Dans l’ensemble de la population québécoise, Facebook et YouTube font partie des « sites préférés » de respectivement 70,2 % et 70,9 % des gens (CEFRIO, 2014). Chez les 18 à 24 ans, 100 % affirment être des usagers de YouTube et 92 % affirment être des usagers de Facebook. En comparaison, chez ce même groupe d’âge, 27 % disent être des usagers de Google+, 22 % disent être des usagers de Twitter, 19,2 % des usagers de Pinterest, et 4,6 % des usagers de LinkedIn. C’est donc YouTube, qui, au final, trône au sommet des médias sociaux les plus utilisés par les jeunes de 18 à 24 ans. Chez les jeunes d’âge scolaire de la 4e à la 11e année (5e secondaire au Québec), le média social le plus apprécié est aussi YouTube. Selon l’enquête d’HabiloMédias (Steeve, 2014a), 75 % de ces jeunes le classe parmi leurs cinq sites préférés, sans distinction majeure eu égard à l’âge ou au sexe. En comparaison, 57 % classent Facebook parmi leurs cinq sites préférés.
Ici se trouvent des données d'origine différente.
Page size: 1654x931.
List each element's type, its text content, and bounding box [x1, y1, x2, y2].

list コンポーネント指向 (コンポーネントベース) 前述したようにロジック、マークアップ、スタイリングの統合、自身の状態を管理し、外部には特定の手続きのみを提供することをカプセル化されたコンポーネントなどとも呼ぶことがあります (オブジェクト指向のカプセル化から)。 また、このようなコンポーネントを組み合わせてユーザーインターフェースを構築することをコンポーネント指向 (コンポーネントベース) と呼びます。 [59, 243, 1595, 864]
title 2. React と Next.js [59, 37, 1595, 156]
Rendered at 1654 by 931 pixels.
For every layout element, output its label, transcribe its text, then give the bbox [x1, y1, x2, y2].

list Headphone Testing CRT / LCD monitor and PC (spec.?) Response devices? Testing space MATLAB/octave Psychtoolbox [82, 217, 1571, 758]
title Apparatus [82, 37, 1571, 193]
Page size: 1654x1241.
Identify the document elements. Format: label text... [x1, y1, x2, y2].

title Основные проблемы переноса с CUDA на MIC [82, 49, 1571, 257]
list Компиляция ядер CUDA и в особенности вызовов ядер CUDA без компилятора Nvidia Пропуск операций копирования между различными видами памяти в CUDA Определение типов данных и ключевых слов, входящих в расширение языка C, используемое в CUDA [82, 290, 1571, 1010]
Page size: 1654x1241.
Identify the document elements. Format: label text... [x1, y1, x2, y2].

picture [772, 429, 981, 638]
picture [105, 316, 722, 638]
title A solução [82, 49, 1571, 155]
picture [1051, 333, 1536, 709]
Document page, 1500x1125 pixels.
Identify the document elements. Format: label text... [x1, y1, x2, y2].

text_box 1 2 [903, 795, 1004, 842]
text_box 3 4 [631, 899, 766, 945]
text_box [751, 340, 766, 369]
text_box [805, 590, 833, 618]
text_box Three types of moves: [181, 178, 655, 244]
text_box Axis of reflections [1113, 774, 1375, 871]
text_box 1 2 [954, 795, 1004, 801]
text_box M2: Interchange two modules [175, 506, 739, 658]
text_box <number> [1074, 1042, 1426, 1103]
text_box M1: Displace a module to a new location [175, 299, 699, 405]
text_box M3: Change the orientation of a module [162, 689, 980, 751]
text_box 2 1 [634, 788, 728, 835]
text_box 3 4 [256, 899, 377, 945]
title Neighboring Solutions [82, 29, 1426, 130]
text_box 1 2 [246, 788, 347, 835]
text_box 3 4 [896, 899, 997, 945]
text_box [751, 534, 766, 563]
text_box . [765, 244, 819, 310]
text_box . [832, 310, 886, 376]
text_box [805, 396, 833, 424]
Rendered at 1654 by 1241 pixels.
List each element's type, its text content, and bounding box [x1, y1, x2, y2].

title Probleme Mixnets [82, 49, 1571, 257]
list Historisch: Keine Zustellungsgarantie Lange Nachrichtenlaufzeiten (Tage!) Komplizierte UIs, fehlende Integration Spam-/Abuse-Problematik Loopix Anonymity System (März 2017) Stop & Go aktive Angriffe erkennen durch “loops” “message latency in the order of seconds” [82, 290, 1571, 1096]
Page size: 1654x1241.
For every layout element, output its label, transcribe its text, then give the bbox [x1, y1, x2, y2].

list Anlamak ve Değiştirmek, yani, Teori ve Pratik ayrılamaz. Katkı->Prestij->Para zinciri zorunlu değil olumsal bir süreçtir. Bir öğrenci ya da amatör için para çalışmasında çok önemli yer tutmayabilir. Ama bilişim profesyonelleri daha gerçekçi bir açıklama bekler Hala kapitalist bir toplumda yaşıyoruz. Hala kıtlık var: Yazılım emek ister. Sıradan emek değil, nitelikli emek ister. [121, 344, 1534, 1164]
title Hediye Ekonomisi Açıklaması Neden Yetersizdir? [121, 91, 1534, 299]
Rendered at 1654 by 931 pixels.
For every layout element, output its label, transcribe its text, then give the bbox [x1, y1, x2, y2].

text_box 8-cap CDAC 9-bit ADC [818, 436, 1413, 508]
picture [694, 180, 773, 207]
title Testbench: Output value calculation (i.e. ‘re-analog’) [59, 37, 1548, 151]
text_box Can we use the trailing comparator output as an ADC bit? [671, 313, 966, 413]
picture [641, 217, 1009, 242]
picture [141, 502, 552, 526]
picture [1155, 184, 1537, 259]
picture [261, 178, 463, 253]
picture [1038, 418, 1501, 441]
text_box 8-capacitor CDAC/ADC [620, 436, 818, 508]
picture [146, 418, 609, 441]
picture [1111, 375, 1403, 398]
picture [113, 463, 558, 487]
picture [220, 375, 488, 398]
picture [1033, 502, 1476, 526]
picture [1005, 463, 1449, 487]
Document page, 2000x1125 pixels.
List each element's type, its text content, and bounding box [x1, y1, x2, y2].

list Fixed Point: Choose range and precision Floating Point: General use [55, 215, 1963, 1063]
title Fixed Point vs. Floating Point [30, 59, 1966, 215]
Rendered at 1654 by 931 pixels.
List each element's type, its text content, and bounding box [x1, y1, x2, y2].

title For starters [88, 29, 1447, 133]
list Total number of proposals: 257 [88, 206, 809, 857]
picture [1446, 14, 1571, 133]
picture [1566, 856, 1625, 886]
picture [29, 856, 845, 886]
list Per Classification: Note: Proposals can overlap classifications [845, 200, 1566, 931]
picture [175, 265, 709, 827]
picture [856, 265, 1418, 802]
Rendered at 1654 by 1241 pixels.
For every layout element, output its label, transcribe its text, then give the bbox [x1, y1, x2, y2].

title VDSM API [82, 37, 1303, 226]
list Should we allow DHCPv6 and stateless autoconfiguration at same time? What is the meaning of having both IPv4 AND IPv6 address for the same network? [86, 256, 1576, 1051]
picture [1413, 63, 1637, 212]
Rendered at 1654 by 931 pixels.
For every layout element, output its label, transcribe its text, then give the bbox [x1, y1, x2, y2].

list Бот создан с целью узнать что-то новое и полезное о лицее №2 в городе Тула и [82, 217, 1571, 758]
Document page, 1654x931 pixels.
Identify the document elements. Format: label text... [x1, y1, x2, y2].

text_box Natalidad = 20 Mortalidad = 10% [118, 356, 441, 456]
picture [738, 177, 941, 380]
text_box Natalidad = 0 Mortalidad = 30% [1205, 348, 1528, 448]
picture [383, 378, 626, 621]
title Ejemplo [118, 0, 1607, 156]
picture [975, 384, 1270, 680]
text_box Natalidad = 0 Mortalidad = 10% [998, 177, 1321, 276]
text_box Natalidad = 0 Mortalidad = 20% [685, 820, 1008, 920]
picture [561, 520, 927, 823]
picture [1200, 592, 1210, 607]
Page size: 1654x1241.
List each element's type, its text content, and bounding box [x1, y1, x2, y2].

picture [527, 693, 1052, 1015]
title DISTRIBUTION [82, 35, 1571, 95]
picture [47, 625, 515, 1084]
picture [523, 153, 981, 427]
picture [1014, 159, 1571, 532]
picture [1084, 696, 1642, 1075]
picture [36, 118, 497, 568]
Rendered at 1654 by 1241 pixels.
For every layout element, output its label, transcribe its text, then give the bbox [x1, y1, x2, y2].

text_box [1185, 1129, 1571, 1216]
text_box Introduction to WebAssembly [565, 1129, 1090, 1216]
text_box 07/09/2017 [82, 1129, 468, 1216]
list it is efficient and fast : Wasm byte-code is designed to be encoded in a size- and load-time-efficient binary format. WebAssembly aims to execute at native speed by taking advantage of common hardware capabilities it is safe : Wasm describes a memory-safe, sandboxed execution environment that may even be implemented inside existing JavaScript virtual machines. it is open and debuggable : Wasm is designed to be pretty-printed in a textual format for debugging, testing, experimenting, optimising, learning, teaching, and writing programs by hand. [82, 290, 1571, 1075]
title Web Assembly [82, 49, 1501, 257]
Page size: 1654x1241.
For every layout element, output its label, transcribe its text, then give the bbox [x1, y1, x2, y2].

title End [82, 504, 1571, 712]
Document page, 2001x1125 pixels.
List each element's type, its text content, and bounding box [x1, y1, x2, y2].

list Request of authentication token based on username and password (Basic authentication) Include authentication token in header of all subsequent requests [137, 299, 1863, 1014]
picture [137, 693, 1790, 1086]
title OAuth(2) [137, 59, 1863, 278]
Bien qu’une grande majorité d’adolescents soient désormais connectés à au moins un média social, il faut toutefois préciser que les chiffres rapportés ici varient en fonction des activités pratiquées dans les médias sociaux. Chez les 18 à 25 ans, par exemple, 100 % des internautes sont abonnés à un média social, mais 97,7 % disent consulter des contenus dans les médias sociaux, 92,0 % disent se connecter quotidiennement à un média social, 81,2 % disent y relayer des contenus, 74,7 % disent y interagir avec d’autres personnes, et 63,6 % disent y publier des contenus originaux (par exemple une photo d’eux dans Facebook).

3 Notons que même si Facebook est en théorie interdit aux jeunes de moins de 13 ans, ces derniers sont quand

même présents dans cet espace en ligne. Comme le montre le rapport d’HabiloMédias sur le thème de la vie privée en ligne chez les jeunes (Steeves, 2014b), 18 % des jeunes de la 4e année ont déjà déclaré être plus vieux

afin de pouvoir s’inscrire sur un site de réseautage social, un chiffre qui bondit à environ 50 % chez les jeunes de la 6e à la 8e année (âgés de 11 à 13 ans). Cette pratique n’est cependant pas exclusive aux plus jeunes, car chez les élèves de la 11e année (âgés de 16 ou 17 ans), ce sont 65 % des jeunes qui affirment avoir déjà déclaré être plus âgés, afin d’accéder à des contenus réservés aux 18 ans et plus.